28/07/2026
2 luglio 2026
CASTELLI DI SABBIA
di Starseed Gioy -
Famigliola in spiaggia. Padre, madre, figliolo piccolino, direi circa un anno e mezzo, forse qualcosa in più. Sul bagnasciuga, proprio dove il mare s’abbraccia con la sabbia, vicino allo sciacquio delle onde (c’è alta marea). Il bimbino è ipervestito: tutina con maniche lunghe, gambine lunghe, cappellino con ampio copricollo in tinta con la tutina. Il pomeriggio è avanzato, dopo le 17.00, il caldo è comunque intenso. Ma qualcuno ha insegnato alla mamma la grande pericolosità degli UV, perché anche lei si copre con l’asciugamano la schiena esposta al sole ormai declinante.
La scenetta è commovente. Il bimbino è tranquillamente seduto tra i due, il padre si affanna a creargli un gioco: con la sabbia umida ed il secchiello produce una torre, poi una seconda, poi una terza; è preso dall’opera, torna bambino lui stesso, forse finalmente può realizzare ciò che non gli fu permesso. Il bambino – figlio guarda, disinteressato e dimenticato, afferra un altro secchiello e tenta qualche movimento autonomo di gioco.
La madre, seduta accanto, sedotta dal castelletto di torri che sta nascendo, vorrebbe inserire il figlioletto nel processo di costruzione. Afferra uno stampino, lo riempie di sabbia umida e lo offre inutilmente al figlioletto perché lo porti al papà. Ma alla fine a lui lo sporge lei, e poi un secondo, e poi un terzo. E poi comincia a scavare una fossa vicino al castello, che si riempie di acqua per la vicinanza del mare. Ecco, anche lei torna bambina, e i due procedono danzando la loro danza.

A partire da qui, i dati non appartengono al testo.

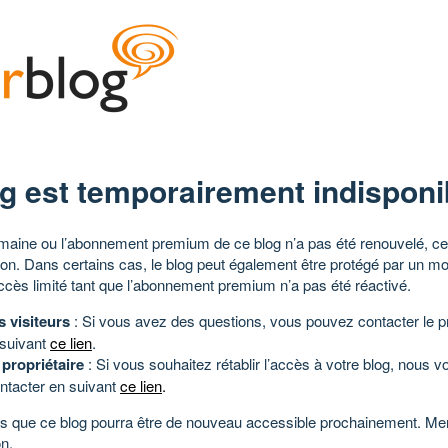
g est temporairement indisponi
aine ou l’abonnement premium de ce blog n’a pas été renouvelé, ce 
tion. Dans certains cas, le blog peut également être protégé par un m
ccès limité tant que l’abonnement premium n’a pas été réactivé.
s visiteurs
: Si vous avez des questions, vous pouvez contacter le pr
 suivant
ce lien
.
 propriétaire
: Si vous souhaitez rétablir l’accès à votre blog, nous v
ntacter en suivant
ce lien
.
 que ce blog pourra être de nouveau accessible prochainement. Mer
n.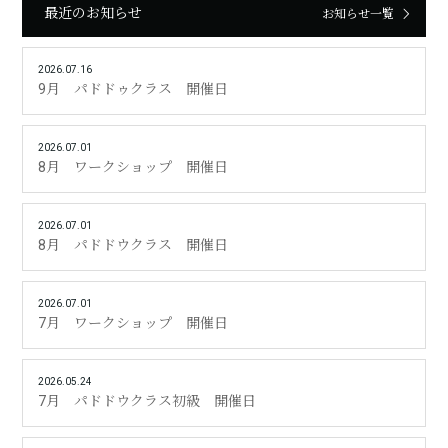
最近のお知らせ
お知らせ一覧
2026.07.16
9月 パドドゥクラス 開催日
2026.07.01
8月 ワークショップ 開催日
2026.07.01
8月 パドドウクラス 開催日
2026.07.01
7月 ワークショップ 開催日
2026.05.24
7月 パドドウクラス初級 開催日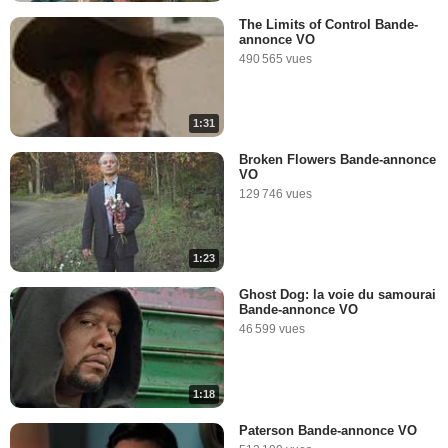
The Limits of Control Bande-
annonce VO
490 565 vues
1:31
Broken Flowers Bande-annonce
VO
129 746 vues
1:23
Ghost Dog: la voie du samourai
Bande-annonce VO
46 599 vues
1:18
Paterson Bande-annonce VO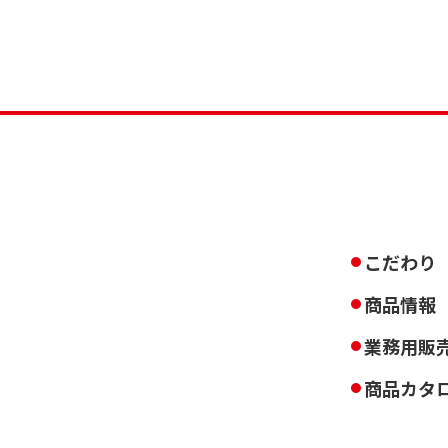
こだわり
商品情報
業務用販
商品カタ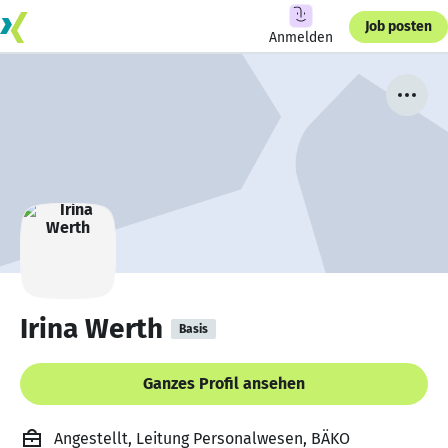
Job posten
Anmelden
Irina Werth
Basis
Ganzes Profil ansehen
Angestellt, Leitung Personalwesen, BÄKO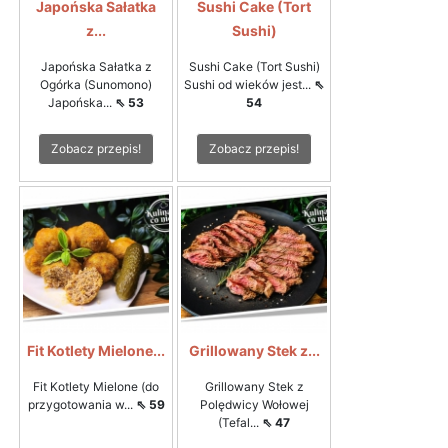
Japońska Sałatka
Sushi Cake (Tort
z...
Sushi)
Japońska Sałatka z
Sushi Cake (Tort Sushi)
Ogórka (Sunomono)
Sushi od wieków jest...
⇖
Japońska...
⇖ 53
54
Zobacz przepis!
Zobacz przepis!
Fit Kotlety Mielone...
Grillowany Stek z...
Fit Kotlety Mielone (do
Grillowany Stek z
przygotowania w...
⇖ 59
Polędwicy Wołowej
(Tefal...
⇖ 47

Alla fine l’opera risulta un castelletto di sei torri circondato da un fossato, con una specie di ponte con la strada per accedere alla cittadella; per il poco spazio disponibile i passanti passeggianti devono fare attenzione per evitare la distruzione di tale manufatto.
E il bimbetto? Silenziosamente ha trovato la sua strada per rispondere alle sue necessità: così bardato come un beduino, preferendo la frescura dell’acqua, comincia a trasferire col suo secchiello l’immensità del mare nella buca della mamma (agostiniana memoria!), soddisfatto di poter rispondere al suo bisogno senza deluderla… per poi finire però a fermarsi nell’acqua dove il padre soddisfatto, conclusa la sua costruzione, ha deciso di proseguire la serata marittima.
Ho pensato …
Questa storia è finita bene … forse il bimbetto crescendo non diventerà un iperadattato, non diventerà un ribelle, non diventerà un tiranno, né succube degli eventi. Spero che potrà trovare una saggia via, percorrere la sua strada sfruttando le situazioni che la vita gli offrirà non sempre adeguate, non sempre piacevoli, ma spesso trasformabili in risorse utili alla propria integrità e alla propria immaginazione.